Elp1, also known as IKAP, is a core subunit of the Elongator complex. It has been implicated in translational regulation, and is crucial for maintaining genome integrity, as it is involved in pathways like RAD51-mediated homologous recombination repair for DNA double-strand break repair [1].

Elp1 deficiency in mouse models has revealed its significance in multiple biological processes. In mouse embryonic fibroblasts, Elp1 depletion enhanced genomic instability, impaired cell proliferation, and defective HR repair, with reduced RAD51 protein levels due to translational regulation [1]. In mouse models for familial dysautonomia (FD), a disease caused by ELP1 mutations, Elp1 was found essential for the development of neural crest-derived dorsal root ganglia sensory neurons [2]. Also, Elp1 is required for the development of visceral sensory peripheral and central circuitry, as its reduction impairs the entire baroreception and chemoreception circuitry [2]. In cerebellar granule cell progenitors, conditional knockout of Elp1 led to ataxia, smaller cerebella, and fewer granule cells, suggesting its role in the developing cerebellum and in the progressive ataxia phenotypes of FD patients [3].
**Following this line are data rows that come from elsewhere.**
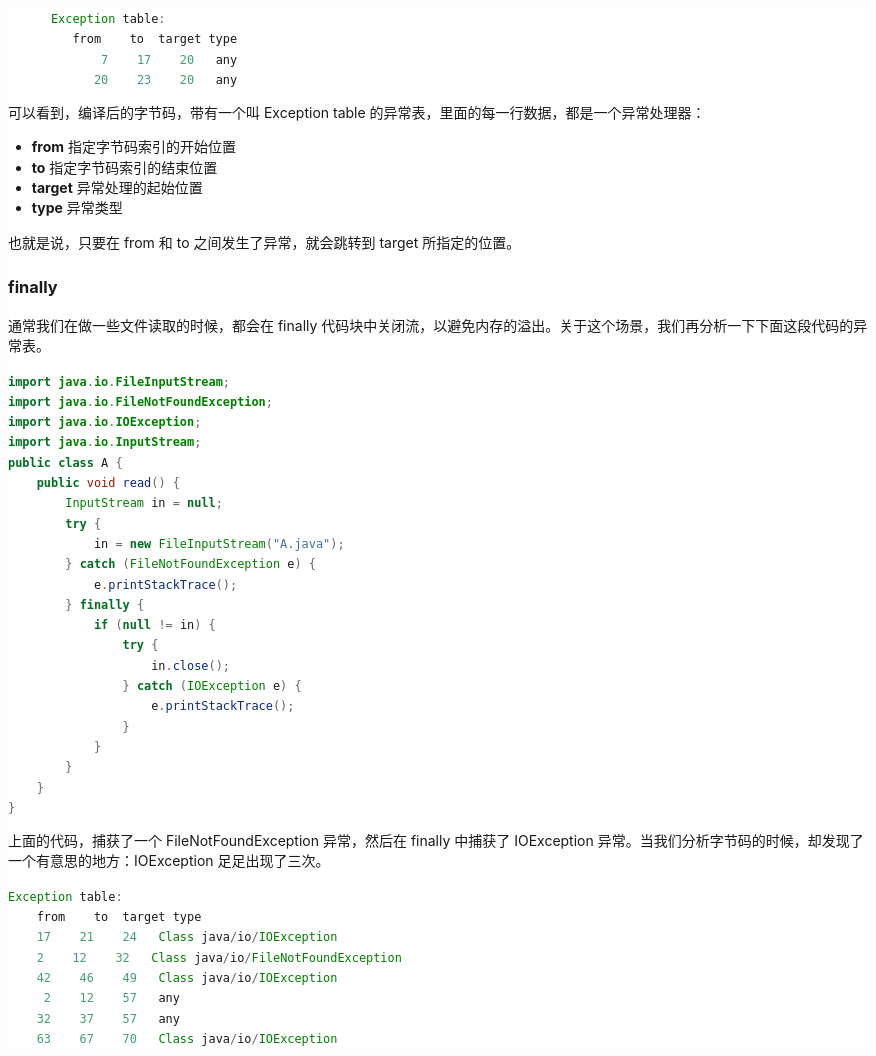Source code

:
 ```java
      Exception table:
         from    to  target type
             7    17    20   any
            20    23    20   any
```

可以看到，编译后的字节码，带有一个叫 Exception table 的异常表，里面的每一行数据，都是一个异常处理器：

- **from** 指定字节码索引的开始位置
- **to** 指定字节码索引的结束位置
- **target** 异常处理的起始位置
- **type** 异常类型

也就是说，只要在 from 和 to 之间发生了异常，就会跳转到 target 所指定的位置。

### finally

通常我们在做一些文件读取的时候，都会在 finally 代码块中关闭流，以避免内存的溢出。关于这个场景，我们再分析一下下面这段代码的异常表。

```java
import java.io.FileInputStream;
import java.io.FileNotFoundException;
import java.io.IOException;
import java.io.InputStream;
public class A {
    public void read() {
        InputStream in = null;
        try {
            in = new FileInputStream("A.java");
        } catch (FileNotFoundException e) {
            e.printStackTrace();
        } finally {
            if (null != in) {
                try {
                    in.close();
                } catch (IOException e) {
                    e.printStackTrace();
                }
            }
        }
    }
}
```

上面的代码，捕获了一个 FileNotFoundException 异常，然后在 finally 中捕获了 IOException 异常。当我们分析字节码的时候，却发现了一个有意思的地方：IOException 足足出现了三次。

```java
Exception table:
    from    to  target type
    17    21    24   Class java/io/IOException
    2    12    32   Class java/io/FileNotFoundException
    42    46    49   Class java/io/IOException
     2    12    57   any
    32    37    57   any
    63    67    70   Class java/io/IOException
```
In conclusion, Elp1 plays essential roles in translational regulation, genome stability, and the development of neural circuits. Mouse models, especially KO and CKO models, have been instrumental in revealing its functions in the context of diseases like familial dysautonomia, providing insights into the molecular mechanisms underlying these disorders and potential therapeutic targets.